この落葉樹は熱帯性のもので、4〜5m位に成長する小高木というサイズに分類される極めて繁殖力の強いイヌビワ科の植物です。一番
成長している画像のものは、ほぼ4〜5mの高さがありますが、しかし一見健やかに成長しているかに見えるこの木の秋の画像(右)を見
ると、枝先のどこにも実が付いていません。(この画像サイズだとわかりにくいですが)本来秋には沢山の実を付けるはずのこの植物が付
けていないと言うことは、この環境が樹木にとって極めて過酷な環境なため、実をつけて子孫を繁栄させるまでの余裕がないことを物語っ
ています。
■ 夏蔦 ■
日給社宅の岩盤側、地獄段(『岩礁の迷宮』で詳細解説)の周囲 には大量の夏蔦が繁殖しています。本来この植物は環境の厳しい場 所での繁殖は難しいものですが、この場所は島内でも最も建物に囲 われた場所にあたるため、かろうじて繁殖が可能です。確かに堤防 沿いの建物が林立する地域では、これ程の量の夏蔦を見ることはあ りません。

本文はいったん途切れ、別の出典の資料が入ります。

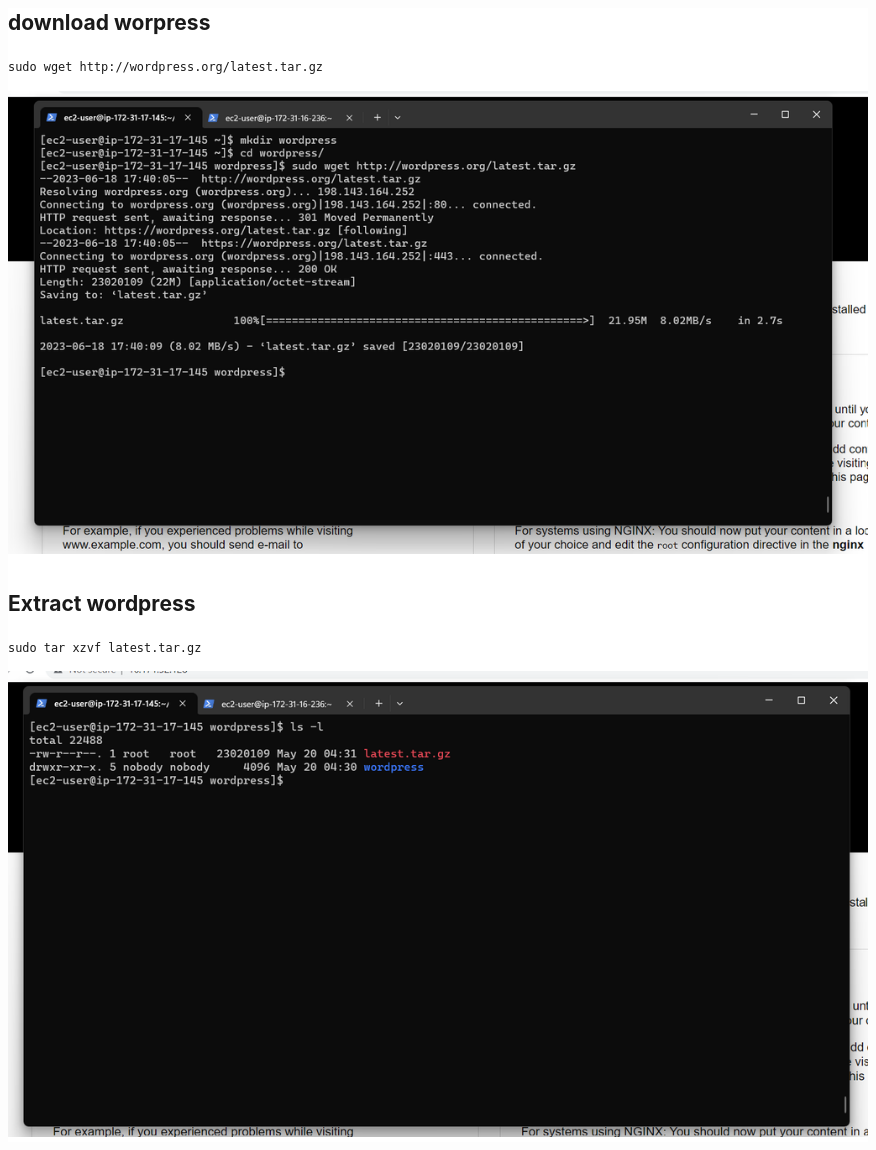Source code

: ## download worpress

`sudo wget http://wordpress.org/latest.tar.gz`

![Alt text](Images/wordpress.png)

## Extract wordpress

 `sudo tar xzvf latest.tar.gz`

![Alt text](Images/wordpress%20xtra.png)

因みに画像の撮影時期は5月ですが、葉が赤いのは紅葉ではなく、まだ葉緑素が少ない若葉の時に強烈な紫外線から葉を守るための色 で、風も少ないが日照も少ない場所に起こる傾向だと言うことです が、まさにこの環境が生み出した春の紅葉です。
■ 鉱業所側の植物 ■
鉱業所側の大半の敷地は建物や施設が殆ど無く、住宅棟側のように
日差しや潮風を遮るものが極めて少ないため、その殆どが海浜植物
に限られます。
画像は総合事務所と呼ばれた建物の2階部分に生息していたトベ
ラという植物ですが、この植物は海浜公園設営の際に、防潮の為に
植える程潮風に強い海浜植物です。ただ常緑なので本来は古い葉が
残ってこんもりと茂るはずなのが、それがなく若葉しか付いていな
いのは、古い葉が強烈な潮によって持ち去られ、若葉だけが残って
いる状態だと考えられます。過酷な環境がつくりだした形であり、
またこの島の環境がいかに過酷かを物語る恰好な事例です。
■ ブドウ ■
コの字型をした島内最大の鉱員アパート(65号棟)1階の部屋 の窓枠には、ブドウ科の蔓が沢山巻き付いていますが、これは元来 鉢植えだったブドウが閉山後窓際に根付きそのまま繁殖したと考え られます。部屋はコの字に囲まれた内側に面していて、10階建て のベランダは総て木製手摺で出来ていますが、閉山後多くは崩落し て階下に落下しているので、それが根付く土壌となって成長したと 考えられ、日給社宅同様、木製手摺が繁殖を促進させた事例です。
■ カイヅカイブキ ■
端島神社のテラス下には、他の場所では見ることの出来ない常緑 針葉樹のカイヅカイブキが成長していていますが、操業時の写真を みると、昭和44年(1969)に緑化運動の一環としてカイヅカ イブキの苗を植樹しているので、それが長年の風雪に耐えて見事に 成長したものだと思われます。